Text –
Brian SchembriBrian Schembri

The highlight of the closing concert of the International Spring Orchestra Festival at the Mediterranean Conference Centre was the world premiere of Karl Fiorini’s de dioses y de perros (of gods and dogs) for soprano, chorus and large orchestra, completed earlier this year.

Living in Paris, Fiorini studied with Charles Camilleri and Joseph Vella, and then in London with Diana Burrell at the Guildhall and Michael Zev Gordon at the Royal College of Music. Befitting his formative years under Camilleri, his early works were broadly Maltese/Mediterranean in identity, but on moving to France he decided to “completely detach himself from this movement”. Witness his two Polish-recorded violin concertos (Divine Art) and the neo-post-Romantic Second Symphony, introduced in Milan last summer (Expo 15).

Fiorini is a composer with big ideas embracing intense emotional states, a man who journeys volcanic storms and wild oceans, who caresses and curses sound and rhythm, who twists and tortures innocent motifs and strands of memory into climaxes and explosions of terrifying confrontation. In the world he creates, one senses the imaginarium he inhabits, loves and dreams but there is rejection and revolution, angst and violence, defeat, doubt and defiance, too. What conquest there is, is hard won.

Given entries –
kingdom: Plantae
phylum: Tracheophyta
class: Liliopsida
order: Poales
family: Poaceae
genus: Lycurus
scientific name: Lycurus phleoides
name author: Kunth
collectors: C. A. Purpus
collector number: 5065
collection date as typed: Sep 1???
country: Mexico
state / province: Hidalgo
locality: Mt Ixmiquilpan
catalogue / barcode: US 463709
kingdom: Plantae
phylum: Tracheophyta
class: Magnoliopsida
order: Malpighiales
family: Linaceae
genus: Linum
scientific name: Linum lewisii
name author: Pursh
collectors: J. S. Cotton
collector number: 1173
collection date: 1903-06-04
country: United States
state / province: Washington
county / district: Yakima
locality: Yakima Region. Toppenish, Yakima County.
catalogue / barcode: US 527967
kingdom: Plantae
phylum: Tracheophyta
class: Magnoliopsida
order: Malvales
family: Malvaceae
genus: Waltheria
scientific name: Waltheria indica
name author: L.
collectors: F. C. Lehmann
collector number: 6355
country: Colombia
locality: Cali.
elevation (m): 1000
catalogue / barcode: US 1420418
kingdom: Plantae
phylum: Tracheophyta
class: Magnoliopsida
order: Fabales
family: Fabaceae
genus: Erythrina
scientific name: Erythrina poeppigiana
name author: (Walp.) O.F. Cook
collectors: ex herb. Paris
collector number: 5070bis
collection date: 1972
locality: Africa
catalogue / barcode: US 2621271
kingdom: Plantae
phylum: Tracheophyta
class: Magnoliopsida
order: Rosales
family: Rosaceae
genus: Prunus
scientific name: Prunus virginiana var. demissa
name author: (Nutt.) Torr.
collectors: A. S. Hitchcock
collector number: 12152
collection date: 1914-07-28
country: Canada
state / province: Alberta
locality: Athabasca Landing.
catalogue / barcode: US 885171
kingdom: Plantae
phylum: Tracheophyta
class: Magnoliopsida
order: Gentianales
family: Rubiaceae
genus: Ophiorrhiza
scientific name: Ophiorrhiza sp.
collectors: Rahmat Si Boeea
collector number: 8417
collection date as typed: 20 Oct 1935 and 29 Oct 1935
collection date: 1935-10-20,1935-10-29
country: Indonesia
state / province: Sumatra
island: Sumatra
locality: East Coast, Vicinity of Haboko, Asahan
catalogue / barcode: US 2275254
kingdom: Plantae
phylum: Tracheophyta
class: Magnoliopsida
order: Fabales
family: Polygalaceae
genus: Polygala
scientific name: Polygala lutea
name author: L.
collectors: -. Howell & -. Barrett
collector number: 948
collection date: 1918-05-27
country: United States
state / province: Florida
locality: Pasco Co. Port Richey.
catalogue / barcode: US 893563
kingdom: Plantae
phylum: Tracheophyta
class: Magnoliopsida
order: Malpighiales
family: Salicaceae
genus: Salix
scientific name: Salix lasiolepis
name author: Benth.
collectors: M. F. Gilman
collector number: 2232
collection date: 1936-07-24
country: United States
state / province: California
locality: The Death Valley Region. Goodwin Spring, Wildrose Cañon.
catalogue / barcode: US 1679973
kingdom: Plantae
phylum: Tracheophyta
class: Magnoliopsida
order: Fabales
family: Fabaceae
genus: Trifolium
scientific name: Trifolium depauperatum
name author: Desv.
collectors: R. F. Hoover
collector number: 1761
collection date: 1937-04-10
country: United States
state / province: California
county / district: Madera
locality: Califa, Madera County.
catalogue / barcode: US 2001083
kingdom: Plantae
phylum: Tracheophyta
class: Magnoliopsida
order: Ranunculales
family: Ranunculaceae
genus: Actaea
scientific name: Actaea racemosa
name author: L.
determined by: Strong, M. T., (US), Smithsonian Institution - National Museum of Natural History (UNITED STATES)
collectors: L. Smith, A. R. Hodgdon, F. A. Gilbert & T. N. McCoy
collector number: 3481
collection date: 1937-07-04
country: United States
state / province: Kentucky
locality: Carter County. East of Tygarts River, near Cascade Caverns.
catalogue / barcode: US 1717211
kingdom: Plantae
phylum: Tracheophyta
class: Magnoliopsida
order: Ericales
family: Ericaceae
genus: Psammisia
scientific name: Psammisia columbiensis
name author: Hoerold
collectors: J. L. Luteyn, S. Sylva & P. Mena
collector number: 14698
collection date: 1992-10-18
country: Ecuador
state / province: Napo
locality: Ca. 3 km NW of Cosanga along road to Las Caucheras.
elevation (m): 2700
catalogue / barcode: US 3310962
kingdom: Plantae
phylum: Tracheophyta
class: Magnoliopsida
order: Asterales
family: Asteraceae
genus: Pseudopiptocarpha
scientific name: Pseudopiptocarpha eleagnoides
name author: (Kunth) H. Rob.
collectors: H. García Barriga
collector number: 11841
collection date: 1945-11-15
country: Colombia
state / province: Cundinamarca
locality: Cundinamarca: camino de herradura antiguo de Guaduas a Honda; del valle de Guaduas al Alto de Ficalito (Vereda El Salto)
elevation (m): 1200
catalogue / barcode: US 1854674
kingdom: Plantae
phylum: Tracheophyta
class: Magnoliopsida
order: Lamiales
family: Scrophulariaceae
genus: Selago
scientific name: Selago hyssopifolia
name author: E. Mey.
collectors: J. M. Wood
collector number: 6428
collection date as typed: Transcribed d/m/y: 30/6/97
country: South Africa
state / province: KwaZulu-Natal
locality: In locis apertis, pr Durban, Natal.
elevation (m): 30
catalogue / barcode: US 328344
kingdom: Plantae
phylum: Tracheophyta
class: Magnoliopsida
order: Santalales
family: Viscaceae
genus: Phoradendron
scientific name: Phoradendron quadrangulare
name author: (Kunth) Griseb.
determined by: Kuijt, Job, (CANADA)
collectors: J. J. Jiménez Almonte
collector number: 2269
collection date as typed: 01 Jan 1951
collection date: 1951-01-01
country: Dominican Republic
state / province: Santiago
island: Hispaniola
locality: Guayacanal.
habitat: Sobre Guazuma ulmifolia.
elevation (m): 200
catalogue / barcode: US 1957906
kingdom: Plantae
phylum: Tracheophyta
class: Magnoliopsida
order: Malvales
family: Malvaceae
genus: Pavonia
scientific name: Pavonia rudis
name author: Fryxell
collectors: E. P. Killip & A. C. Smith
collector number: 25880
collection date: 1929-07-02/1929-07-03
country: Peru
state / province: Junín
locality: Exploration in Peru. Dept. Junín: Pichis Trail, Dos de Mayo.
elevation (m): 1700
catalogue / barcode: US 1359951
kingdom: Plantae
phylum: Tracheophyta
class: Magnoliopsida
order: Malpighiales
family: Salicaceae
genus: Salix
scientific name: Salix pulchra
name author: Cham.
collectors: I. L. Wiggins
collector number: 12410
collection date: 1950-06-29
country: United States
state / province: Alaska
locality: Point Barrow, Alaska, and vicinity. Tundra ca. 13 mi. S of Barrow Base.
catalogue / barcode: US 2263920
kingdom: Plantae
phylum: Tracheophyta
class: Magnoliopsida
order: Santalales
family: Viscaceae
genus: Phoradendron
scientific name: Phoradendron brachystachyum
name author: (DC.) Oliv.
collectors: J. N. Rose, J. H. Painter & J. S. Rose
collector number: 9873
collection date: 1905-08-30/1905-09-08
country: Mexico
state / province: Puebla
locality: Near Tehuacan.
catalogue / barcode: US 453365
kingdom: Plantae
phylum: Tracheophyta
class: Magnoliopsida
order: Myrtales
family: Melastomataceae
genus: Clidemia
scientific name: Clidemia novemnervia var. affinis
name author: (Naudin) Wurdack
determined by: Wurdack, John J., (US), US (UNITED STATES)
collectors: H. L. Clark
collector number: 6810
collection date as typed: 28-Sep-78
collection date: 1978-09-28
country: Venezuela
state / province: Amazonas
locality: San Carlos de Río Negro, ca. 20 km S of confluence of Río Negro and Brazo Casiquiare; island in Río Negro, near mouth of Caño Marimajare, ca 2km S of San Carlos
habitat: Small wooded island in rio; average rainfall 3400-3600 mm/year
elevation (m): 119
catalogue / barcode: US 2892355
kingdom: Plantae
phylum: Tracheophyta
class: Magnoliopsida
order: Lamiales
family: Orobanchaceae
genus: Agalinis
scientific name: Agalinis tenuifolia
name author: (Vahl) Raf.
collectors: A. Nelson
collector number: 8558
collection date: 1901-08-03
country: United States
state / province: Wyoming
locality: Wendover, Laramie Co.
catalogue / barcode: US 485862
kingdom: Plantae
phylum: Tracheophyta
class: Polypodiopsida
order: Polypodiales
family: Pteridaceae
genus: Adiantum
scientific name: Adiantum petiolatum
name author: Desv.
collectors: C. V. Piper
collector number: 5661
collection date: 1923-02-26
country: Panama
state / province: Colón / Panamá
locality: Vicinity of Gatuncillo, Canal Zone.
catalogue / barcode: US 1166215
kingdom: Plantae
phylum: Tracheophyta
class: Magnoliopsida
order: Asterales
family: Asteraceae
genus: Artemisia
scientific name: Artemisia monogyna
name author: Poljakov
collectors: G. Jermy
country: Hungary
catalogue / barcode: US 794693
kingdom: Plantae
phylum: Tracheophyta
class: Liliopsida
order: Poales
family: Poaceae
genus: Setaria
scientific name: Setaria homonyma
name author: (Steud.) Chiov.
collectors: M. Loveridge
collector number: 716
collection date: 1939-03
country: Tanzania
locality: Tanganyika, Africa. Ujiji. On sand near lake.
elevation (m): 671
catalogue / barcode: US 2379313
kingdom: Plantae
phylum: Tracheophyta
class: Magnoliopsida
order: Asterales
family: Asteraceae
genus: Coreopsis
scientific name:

What needs to be done – Do these statements agree with the concert review above? (a) Fiorini studied with Diana Burrell at the Royal College of Music. (b) de dioses y de perros is written for soprano, chorus and large orchestra. (c) Fiorini's Second Symphony was introduced in Milan. Answer yes or no for each, quoting the deciding words.

Exercise output –
(a) No: "in London with Diana Burrell at the Guildhall and Michael Zev Gordon at the Royal College of Music"
(b) Yes: "for soprano, chorus and large orchestra"
(c) Yes: "the neo-post-Romantic Second Symphony, introduced in Milan last summer (Expo 15)"